§ Tugas yang dikerjakan:
[a] Dalam tulisan tentang Pilkada Serentak 2015, apa pertanyaan mendasar dari perhelatan besar bernama "Pilkada Serentak"?
[b] Tuliskan ulang bagian tulisan tentang Pilkada Serentak 2015 secara persis, mulai dari "REFLEKSI PILKADA SERENTAK" dan berakhir pada "pemahaman yang mendalam.".

§ Cuplikan halaman:
- - - -

Minggu, 03 April 2016

REFLEKSI PILKADA SERENTAK 2015 BAGI PERCEPATAN KONSOLIDASI DEMOKRASI


A.    Dasar Filosofi   
Ragam maka yang digunakan dalam pembahasan politik dan perkembangannya pasca reformasi memang selalu menarik terutama dalam tataran kajian-kajian teori politik. Seperangkat toeri hipotesa mengenai suatu proses politik dalam membentuk institusi –institusi pemerintahan  yang dikaitkan dengan prinsip-prinsip dasar moral social dan control prilaku politik. Suatu realitas yang tidak pernah luput dari persoalan yang beragam dan penjelasan yang rumit dan memerlukan pemahaman yang mendalam.
Suatu proses politik yang melahirkan kepemimpinan  dan menetapkan fungsi pemerintahan seringkali terjebak dengan problem anti tesis, sebagai pembuat kebijakan politik dan  juga menangani problem-problem sosio-politik. Norma-norma yang mendasari kebijakan politik dan pertimbangan moral dan etis. Sebuah pertanyaan mendasar dari sebuah perhelatan besar bernama “Pilkada Serentak” adalah apa kebaikan-kebaikan yang mampu dicapai oleh Pemerintahan Daerah bagi masyarakat melalui Pilkada?
Postulat-postulat yang menciptakan social dan politik apakah mampu diikuti oleh masyarakat politik? Hal ini tentu memaparkan tentang tujuan sebuah pemerintahan, justifikasi moral dan kekuasaan politik. Bagaimana kekuatan politik dengan batas moral dan nilai-nilai moral dapat diferivikasi secara empiric. Nilai-nilai filosofi politik adalah tatanan dengan nilai etika sosial dan penekanan-penekanan social.
Kesejatian yang sering diabaikan adalah teori-teori politik bersebelahan dengan fakta-fakta politik sehingga tatanan dan makna tidak berkaitan dengan tujuan. Padahal hipotesis pilkada adalah membangun suatu pemerintahan daerah hasil dari investigasi politik. Terkadang teori bahwa sebuah kekuasaan sekelompok elit hanya sebuah fenomena pelembagaan pemerintahan hasil investigasi poitik.

- - - -

§ Cuplikan item:

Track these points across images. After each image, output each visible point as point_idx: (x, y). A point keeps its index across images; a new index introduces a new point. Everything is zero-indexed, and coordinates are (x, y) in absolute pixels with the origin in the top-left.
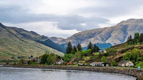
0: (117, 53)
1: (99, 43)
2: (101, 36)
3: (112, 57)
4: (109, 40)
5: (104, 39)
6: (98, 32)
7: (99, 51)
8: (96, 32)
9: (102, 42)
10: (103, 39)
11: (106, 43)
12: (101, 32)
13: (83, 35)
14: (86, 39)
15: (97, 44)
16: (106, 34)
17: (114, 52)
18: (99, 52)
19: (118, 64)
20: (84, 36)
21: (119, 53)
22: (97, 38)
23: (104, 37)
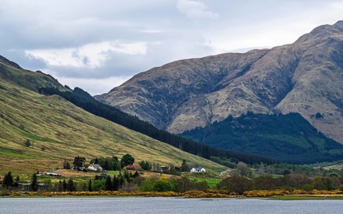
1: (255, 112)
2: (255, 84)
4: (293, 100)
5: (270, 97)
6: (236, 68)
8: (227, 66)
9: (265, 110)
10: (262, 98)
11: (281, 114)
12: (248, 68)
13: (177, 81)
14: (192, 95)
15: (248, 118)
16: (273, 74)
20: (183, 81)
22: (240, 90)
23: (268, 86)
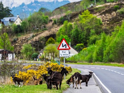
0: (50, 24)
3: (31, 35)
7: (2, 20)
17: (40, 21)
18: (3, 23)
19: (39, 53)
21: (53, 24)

- - - -

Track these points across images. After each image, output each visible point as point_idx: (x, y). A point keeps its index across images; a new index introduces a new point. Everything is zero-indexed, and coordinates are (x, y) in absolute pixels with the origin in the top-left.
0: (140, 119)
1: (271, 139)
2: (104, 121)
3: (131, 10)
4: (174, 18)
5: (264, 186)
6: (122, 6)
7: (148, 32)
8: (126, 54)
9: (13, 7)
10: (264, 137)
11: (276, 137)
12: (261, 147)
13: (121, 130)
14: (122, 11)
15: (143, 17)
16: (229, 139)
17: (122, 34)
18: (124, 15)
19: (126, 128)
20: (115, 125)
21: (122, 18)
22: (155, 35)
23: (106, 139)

- - - -

§ Jawaban kegiatan:
[a] Apa kebaikan-kebaikan yang mampu dicapai oleh Pemerintahan Daerah bagi masyarakat melalui Pilkada.

[b]
REFLEKSI PILKADA SERENTAK 2015 BAGI PERCEPATAN KONSOLIDASI DEMOKRASI


A.    Dasar Filosofi   
Ragam maka yang digunakan dalam pembahasan politik dan perkembangannya pasca reformasi memang selalu menarik terutama dalam tataran kajian-kajian teori politik. Seperangkat toeri hipotesa mengenai suatu proses politik dalam membentuk institusi –institusi pemerintahan  yang dikaitkan dengan prinsip-prinsip dasar moral social dan control prilaku politik. Suatu realitas yang tidak pernah luput dari persoalan yang beragam dan penjelasan yang rumit dan memerlukan pemahaman yang mendalam.